What is needed ▸ Show every line of the rows that contains the word "randomized", treating uppercase and lowercase letters as different.

══ Material for the task

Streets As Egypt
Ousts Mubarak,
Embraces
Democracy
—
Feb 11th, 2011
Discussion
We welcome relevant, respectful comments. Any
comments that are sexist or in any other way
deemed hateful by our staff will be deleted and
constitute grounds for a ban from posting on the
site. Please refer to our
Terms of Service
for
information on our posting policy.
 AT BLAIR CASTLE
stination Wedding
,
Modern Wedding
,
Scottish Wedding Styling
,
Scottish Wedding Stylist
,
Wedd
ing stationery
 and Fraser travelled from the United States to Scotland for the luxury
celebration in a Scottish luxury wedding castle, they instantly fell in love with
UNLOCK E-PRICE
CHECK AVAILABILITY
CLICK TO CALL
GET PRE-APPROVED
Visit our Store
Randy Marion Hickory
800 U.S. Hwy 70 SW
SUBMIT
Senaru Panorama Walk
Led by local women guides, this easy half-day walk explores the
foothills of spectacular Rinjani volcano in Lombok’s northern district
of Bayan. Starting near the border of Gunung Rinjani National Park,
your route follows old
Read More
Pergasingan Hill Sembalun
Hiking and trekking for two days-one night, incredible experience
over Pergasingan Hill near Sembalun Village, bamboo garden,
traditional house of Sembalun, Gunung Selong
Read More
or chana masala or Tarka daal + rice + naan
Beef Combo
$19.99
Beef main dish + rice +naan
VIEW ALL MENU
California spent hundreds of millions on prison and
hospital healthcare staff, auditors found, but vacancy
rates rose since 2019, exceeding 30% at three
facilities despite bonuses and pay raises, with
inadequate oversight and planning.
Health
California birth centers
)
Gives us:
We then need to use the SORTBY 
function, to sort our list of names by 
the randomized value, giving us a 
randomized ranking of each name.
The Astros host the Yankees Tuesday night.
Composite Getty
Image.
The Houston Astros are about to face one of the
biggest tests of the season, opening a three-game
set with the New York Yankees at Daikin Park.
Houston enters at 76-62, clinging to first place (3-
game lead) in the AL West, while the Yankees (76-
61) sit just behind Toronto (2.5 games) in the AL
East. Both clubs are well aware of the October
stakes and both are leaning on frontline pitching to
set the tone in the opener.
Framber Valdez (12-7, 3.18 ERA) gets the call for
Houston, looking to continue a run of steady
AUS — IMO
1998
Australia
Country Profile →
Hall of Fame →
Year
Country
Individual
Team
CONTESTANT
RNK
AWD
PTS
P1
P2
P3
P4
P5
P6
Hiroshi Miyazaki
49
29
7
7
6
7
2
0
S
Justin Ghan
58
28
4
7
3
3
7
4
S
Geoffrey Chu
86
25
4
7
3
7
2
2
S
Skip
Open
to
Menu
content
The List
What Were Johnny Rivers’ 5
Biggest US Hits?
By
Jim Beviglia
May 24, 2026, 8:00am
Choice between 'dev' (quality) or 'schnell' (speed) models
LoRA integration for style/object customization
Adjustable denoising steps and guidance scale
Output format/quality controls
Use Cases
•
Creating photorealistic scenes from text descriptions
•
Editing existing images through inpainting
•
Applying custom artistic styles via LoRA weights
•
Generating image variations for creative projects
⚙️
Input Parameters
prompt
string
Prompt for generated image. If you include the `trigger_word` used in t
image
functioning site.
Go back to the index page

════

Result ▸
the randomized value, giving us a 
randomized ranking of each name.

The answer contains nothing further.